Cruise will not be reading the book when it is published in the United States on January 15, Mr Fields said. "He has no intention of reading it. He's very, very busy with a lot of things right now.
"He has been told about it and naturally he knows there are a bunch of lies about him. You can imagine what it must be like to have someone compare your baby girl to Rosemary's Baby. Morton should be ashamed of himself.
"It's a boring, poorly researched book by a man who never talked to anyone involved in Tom Cruise's life or anyone close to him.
"There's no real independent research. He hasn't spoken to his mother, his sister, me, Paula Wagner [Cruise's film producing partner], his agent, his wives, David Beckham, Will Smith, Jennifer Lopez or any of the famous directors he's worked with.

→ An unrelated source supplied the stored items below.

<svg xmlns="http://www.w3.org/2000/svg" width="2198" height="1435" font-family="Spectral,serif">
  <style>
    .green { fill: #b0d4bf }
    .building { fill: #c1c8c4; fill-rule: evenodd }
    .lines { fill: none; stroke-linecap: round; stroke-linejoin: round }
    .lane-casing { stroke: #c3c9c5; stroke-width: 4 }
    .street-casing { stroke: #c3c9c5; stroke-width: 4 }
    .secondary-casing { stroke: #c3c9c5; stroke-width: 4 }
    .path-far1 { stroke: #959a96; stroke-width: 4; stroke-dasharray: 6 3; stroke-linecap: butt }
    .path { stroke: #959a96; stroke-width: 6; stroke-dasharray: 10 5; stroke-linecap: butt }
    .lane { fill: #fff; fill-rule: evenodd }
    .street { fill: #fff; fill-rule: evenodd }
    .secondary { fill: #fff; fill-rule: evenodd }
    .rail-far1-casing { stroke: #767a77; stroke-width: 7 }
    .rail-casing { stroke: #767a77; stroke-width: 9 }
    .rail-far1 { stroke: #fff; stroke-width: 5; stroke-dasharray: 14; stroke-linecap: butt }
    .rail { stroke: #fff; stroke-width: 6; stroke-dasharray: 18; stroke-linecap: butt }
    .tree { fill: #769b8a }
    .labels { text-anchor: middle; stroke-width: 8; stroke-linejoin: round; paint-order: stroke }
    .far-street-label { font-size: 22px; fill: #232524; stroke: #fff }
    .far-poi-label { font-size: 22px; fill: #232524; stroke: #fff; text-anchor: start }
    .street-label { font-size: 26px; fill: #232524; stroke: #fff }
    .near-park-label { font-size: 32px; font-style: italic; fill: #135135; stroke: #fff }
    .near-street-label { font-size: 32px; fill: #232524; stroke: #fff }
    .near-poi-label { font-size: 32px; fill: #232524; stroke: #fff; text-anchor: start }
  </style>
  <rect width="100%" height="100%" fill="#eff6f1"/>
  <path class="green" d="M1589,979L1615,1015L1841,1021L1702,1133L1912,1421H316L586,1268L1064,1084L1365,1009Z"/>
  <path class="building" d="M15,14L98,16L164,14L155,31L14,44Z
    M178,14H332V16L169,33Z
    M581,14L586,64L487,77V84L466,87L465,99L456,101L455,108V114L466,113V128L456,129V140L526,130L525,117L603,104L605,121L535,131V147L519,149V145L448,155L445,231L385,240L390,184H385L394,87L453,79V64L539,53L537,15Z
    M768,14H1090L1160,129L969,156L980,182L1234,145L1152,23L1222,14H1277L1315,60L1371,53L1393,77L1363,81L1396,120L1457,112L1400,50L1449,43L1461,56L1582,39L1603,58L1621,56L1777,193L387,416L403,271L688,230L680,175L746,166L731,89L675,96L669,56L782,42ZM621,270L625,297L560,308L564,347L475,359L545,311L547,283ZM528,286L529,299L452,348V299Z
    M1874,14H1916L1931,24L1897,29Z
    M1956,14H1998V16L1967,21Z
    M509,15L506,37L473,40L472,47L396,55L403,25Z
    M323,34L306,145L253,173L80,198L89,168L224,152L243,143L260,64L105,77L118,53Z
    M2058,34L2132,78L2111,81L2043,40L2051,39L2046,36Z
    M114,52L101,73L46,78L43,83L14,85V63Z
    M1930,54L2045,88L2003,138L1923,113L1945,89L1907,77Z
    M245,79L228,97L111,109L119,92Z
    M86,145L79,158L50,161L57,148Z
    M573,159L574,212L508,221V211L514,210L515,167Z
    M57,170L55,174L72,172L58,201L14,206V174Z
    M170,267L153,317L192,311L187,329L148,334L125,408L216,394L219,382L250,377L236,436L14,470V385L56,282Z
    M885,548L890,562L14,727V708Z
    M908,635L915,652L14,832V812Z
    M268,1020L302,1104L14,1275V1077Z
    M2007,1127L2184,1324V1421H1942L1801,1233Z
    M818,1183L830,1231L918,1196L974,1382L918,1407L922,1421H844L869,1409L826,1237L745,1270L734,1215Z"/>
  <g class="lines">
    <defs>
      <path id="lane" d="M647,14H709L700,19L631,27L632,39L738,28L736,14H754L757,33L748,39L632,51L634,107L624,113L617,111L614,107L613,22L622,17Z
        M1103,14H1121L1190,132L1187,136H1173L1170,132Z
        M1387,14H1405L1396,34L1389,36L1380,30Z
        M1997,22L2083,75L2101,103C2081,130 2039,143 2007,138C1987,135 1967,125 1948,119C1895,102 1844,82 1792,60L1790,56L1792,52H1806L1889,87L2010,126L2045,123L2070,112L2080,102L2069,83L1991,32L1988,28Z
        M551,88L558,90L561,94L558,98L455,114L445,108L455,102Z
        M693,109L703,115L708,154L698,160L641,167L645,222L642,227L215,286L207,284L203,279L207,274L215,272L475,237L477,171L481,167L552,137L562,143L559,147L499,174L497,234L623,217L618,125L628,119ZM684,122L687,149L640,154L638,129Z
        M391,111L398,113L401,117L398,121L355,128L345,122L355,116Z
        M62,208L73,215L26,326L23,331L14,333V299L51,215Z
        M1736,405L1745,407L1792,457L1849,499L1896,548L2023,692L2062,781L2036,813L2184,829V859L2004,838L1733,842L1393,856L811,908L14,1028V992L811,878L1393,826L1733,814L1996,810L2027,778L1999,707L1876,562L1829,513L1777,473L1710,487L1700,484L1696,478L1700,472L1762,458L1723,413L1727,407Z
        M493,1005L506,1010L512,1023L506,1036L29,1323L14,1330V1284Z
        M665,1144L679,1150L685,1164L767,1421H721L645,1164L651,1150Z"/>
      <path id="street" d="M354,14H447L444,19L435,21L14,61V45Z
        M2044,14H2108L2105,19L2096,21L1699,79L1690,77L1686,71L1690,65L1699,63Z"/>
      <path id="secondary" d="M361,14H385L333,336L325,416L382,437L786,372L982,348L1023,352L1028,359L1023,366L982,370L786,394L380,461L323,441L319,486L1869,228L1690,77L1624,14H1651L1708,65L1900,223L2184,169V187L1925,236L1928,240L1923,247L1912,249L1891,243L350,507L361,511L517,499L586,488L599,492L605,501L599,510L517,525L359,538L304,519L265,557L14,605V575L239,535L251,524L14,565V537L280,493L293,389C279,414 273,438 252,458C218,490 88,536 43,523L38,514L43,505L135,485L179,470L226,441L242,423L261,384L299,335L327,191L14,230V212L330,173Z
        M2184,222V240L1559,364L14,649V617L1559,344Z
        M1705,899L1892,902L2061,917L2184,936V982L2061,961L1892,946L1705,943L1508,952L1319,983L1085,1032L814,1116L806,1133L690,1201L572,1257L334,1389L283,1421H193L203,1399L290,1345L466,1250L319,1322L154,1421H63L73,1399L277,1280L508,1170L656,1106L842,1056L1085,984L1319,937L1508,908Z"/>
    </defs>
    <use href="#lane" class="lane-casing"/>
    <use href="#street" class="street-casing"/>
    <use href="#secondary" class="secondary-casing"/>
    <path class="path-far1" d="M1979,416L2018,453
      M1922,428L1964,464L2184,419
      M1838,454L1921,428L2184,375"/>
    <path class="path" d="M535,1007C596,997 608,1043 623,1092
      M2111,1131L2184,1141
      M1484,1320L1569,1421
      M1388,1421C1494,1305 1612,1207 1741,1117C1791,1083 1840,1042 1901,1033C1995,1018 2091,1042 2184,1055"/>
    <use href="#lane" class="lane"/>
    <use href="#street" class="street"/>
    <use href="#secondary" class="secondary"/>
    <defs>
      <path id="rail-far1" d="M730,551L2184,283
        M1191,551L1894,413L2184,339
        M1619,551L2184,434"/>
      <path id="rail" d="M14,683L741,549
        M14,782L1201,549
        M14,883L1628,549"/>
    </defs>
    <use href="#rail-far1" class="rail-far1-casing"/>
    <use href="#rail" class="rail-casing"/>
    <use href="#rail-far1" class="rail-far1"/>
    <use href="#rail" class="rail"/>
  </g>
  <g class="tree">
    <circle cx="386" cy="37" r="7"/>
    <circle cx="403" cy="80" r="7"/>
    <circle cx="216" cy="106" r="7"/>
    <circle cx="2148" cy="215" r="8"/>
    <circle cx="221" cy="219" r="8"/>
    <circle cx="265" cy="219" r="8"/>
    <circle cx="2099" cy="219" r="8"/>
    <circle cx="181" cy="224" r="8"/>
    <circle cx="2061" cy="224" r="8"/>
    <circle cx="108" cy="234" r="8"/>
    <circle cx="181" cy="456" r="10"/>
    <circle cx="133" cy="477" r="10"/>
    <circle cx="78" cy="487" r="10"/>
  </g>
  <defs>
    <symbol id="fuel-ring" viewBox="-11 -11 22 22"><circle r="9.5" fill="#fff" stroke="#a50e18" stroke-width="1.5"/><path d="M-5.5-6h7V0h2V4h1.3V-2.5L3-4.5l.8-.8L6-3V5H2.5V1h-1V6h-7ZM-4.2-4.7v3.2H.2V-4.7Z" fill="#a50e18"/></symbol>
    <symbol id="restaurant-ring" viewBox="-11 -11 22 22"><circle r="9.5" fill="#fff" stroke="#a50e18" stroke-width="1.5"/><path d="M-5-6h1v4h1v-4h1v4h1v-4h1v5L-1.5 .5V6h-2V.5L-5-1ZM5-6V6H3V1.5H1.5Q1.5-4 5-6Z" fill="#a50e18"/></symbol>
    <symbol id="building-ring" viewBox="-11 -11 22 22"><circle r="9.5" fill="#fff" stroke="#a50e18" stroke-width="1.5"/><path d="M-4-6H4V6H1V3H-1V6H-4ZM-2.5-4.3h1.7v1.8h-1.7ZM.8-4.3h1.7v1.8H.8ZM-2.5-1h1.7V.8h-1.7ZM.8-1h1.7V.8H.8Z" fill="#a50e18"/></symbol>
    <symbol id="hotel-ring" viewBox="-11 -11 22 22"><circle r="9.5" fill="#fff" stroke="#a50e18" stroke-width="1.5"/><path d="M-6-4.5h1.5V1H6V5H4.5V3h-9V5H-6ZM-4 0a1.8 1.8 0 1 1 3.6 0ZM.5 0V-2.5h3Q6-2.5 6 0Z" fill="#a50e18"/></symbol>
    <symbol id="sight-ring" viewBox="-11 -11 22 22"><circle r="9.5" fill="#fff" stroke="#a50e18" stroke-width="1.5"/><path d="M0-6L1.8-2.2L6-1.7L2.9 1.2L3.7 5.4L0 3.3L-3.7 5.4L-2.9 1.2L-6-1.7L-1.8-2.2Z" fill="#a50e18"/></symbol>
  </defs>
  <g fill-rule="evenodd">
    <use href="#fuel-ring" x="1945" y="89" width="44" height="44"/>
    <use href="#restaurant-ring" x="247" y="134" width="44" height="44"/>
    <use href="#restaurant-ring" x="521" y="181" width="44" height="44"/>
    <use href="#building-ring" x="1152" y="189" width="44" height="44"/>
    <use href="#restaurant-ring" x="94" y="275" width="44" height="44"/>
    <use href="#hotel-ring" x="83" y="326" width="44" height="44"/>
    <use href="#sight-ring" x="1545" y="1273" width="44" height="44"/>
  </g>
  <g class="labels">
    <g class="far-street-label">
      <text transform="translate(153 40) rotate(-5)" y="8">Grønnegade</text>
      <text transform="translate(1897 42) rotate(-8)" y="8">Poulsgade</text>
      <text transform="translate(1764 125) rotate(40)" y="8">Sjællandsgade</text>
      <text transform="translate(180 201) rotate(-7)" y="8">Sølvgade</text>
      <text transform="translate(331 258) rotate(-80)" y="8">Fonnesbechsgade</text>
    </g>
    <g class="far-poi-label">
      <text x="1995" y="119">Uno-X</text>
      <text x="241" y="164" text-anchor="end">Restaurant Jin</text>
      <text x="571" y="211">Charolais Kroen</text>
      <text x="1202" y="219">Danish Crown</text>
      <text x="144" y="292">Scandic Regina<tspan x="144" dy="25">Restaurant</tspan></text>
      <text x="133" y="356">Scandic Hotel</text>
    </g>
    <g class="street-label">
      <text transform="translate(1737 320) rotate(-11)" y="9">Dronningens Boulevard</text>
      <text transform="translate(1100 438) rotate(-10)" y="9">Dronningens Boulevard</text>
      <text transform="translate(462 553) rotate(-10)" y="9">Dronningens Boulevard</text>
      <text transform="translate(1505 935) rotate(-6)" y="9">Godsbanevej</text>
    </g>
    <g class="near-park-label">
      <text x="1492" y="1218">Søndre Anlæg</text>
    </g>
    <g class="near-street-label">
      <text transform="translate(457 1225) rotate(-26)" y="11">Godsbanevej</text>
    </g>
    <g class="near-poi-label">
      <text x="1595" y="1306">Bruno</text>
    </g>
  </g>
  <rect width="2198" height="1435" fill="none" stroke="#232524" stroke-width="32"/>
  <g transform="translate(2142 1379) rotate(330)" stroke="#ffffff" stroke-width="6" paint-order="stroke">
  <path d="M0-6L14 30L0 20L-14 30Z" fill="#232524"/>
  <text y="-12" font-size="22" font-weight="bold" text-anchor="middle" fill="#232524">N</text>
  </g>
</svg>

Instead you've got this long, boring reference to people he knew 30 years ago."
Morton's book paints a picture of a talented actor who tasted enormous success at a young age and then gradually became consumed by Scientology.
He recounts how the actor was born Thomas Cruise Mapother IV in 1962 and moved around North America with his parents, living in Ottawa, Canada, until the age of 12, when his mother Mary Lee left his abusive father.
His involvement in Scientology began in 1986 when he was recruited by his first wife Mimi Rogers, a Scientologist who gave him some literature on the subject.
L. Ron Hubbard, a science-fiction writer, created Scientology in 1954. Its followers have fought hard to have the system of beliefs recognised as a religion, and its central teaching is that life's problems can be solved through a system of oneonone counselling called "auditing", measured by an "E-meter".
Courses can cost thousands, and critics make much of the doctrine of "Thetans" - alien spirits inhabiting human bodies who have to be flushed out.
Scientologists have also attracted criticism for the practice of "disconnect", where followers are encouraged to cut off friends and family members who do not follow Scientology.
Morton claims Scientologists pursued Cruise as part of a campaign to recruit celebrities.
Morton says David Miscavige sought to rebuild Scientology's reputation, battered by a fraud scandal in 1982.
He invited Cruise to his "desert lair" in 1989, a 500-acre resort in Hemet, 90 miles from Los Angeles, nicknamed "Gold Base".
Miscavige lives there with Scientology's most devoted followers called Sea Organisation or Sea Org.